Data listing
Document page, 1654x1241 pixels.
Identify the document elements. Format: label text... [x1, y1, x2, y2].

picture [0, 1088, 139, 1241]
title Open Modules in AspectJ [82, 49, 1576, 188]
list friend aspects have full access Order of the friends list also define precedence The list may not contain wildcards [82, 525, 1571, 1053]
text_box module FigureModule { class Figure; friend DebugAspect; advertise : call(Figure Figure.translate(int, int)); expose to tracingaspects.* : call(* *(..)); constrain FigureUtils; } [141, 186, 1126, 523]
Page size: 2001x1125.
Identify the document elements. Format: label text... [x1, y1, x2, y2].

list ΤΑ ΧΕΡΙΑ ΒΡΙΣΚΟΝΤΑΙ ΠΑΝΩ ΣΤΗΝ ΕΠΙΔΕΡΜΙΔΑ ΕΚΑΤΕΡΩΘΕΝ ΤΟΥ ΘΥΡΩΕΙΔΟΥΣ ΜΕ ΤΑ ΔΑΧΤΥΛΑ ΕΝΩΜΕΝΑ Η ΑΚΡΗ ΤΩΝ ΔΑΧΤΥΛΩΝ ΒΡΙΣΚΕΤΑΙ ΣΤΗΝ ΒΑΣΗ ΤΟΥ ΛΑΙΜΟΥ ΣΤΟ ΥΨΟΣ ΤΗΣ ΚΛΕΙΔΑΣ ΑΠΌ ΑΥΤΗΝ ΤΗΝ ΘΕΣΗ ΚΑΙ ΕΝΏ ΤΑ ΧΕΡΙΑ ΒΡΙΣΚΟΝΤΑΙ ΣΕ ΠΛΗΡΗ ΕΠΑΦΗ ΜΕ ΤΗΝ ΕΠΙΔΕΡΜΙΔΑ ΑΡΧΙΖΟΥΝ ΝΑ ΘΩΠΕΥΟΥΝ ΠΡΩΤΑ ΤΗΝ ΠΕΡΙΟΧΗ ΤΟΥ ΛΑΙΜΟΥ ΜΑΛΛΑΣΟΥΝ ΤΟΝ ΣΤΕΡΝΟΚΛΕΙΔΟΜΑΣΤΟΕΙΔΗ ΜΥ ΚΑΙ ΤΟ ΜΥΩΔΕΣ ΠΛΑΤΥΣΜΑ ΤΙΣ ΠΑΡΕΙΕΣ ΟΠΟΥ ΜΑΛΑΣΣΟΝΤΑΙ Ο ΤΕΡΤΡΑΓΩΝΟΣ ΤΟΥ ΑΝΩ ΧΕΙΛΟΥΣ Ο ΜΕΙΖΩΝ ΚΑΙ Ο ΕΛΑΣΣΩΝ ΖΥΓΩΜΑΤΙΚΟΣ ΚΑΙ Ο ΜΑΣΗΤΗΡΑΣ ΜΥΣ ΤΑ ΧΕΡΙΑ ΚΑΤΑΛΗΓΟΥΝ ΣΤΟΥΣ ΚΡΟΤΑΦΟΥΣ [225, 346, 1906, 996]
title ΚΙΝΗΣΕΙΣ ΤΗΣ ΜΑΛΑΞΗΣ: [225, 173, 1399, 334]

> **AIM**
Copy all the rows above, swapping "Identify" for "Locate" wherever it occurs and leaving everything else as it is.

> **OUTPUT OF THE TASK**
Document page, 1654x1241 pixels.
Locate the document elements. Format: label text... [x1, y1, x2, y2].

picture [0, 1088, 139, 1241]
title Open Modules in AspectJ [82, 49, 1576, 188]
list friend aspects have full access Order of the friends list also define precedence The list may not contain wildcards [82, 525, 1571, 1053]
text_box module FigureModule { class Figure; friend DebugAspect; advertise : call(Figure Figure.translate(int, int)); expose to tracingaspects.* : call(* *(..)); constrain FigureUtils; } [141, 186, 1126, 523]
Page size: 2001x1125.
Locate the document elements. Format: label text... [x1, y1, x2, y2].

list ΤΑ ΧΕΡΙΑ ΒΡΙΣΚΟΝΤΑΙ ΠΑΝΩ ΣΤΗΝ ΕΠΙΔΕΡΜΙΔΑ ΕΚΑΤΕΡΩΘΕΝ ΤΟΥ ΘΥΡΩΕΙΔΟΥΣ ΜΕ ΤΑ ΔΑΧΤΥΛΑ ΕΝΩΜΕΝΑ Η ΑΚΡΗ ΤΩΝ ΔΑΧΤΥΛΩΝ ΒΡΙΣΚΕΤΑΙ ΣΤΗΝ ΒΑΣΗ ΤΟΥ ΛΑΙΜΟΥ ΣΤΟ ΥΨΟΣ ΤΗΣ ΚΛΕΙΔΑΣ ΑΠΌ ΑΥΤΗΝ ΤΗΝ ΘΕΣΗ ΚΑΙ ΕΝΏ ΤΑ ΧΕΡΙΑ ΒΡΙΣΚΟΝΤΑΙ ΣΕ ΠΛΗΡΗ ΕΠΑΦΗ ΜΕ ΤΗΝ ΕΠΙΔΕΡΜΙΔΑ ΑΡΧΙΖΟΥΝ ΝΑ ΘΩΠΕΥΟΥΝ ΠΡΩΤΑ ΤΗΝ ΠΕΡΙΟΧΗ ΤΟΥ ΛΑΙΜΟΥ ΜΑΛΛΑΣΟΥΝ ΤΟΝ ΣΤΕΡΝΟΚΛΕΙΔΟΜΑΣΤΟΕΙΔΗ ΜΥ ΚΑΙ ΤΟ ΜΥΩΔΕΣ ΠΛΑΤΥΣΜΑ ΤΙΣ ΠΑΡΕΙΕΣ ΟΠΟΥ ΜΑΛΑΣΣΟΝΤΑΙ Ο ΤΕΡΤΡΑΓΩΝΟΣ ΤΟΥ ΑΝΩ ΧΕΙΛΟΥΣ Ο ΜΕΙΖΩΝ ΚΑΙ Ο ΕΛΑΣΣΩΝ ΖΥΓΩΜΑΤΙΚΟΣ ΚΑΙ Ο ΜΑΣΗΤΗΡΑΣ ΜΥΣ ΤΑ ΧΕΡΙΑ ΚΑΤΑΛΗΓΟΥΝ ΣΤΟΥΣ ΚΡΟΤΑΦΟΥΣ [225, 346, 1906, 996]
title ΚΙΝΗΣΕΙΣ ΤΗΣ ΜΑΛΑΞΗΣ: [225, 173, 1399, 334]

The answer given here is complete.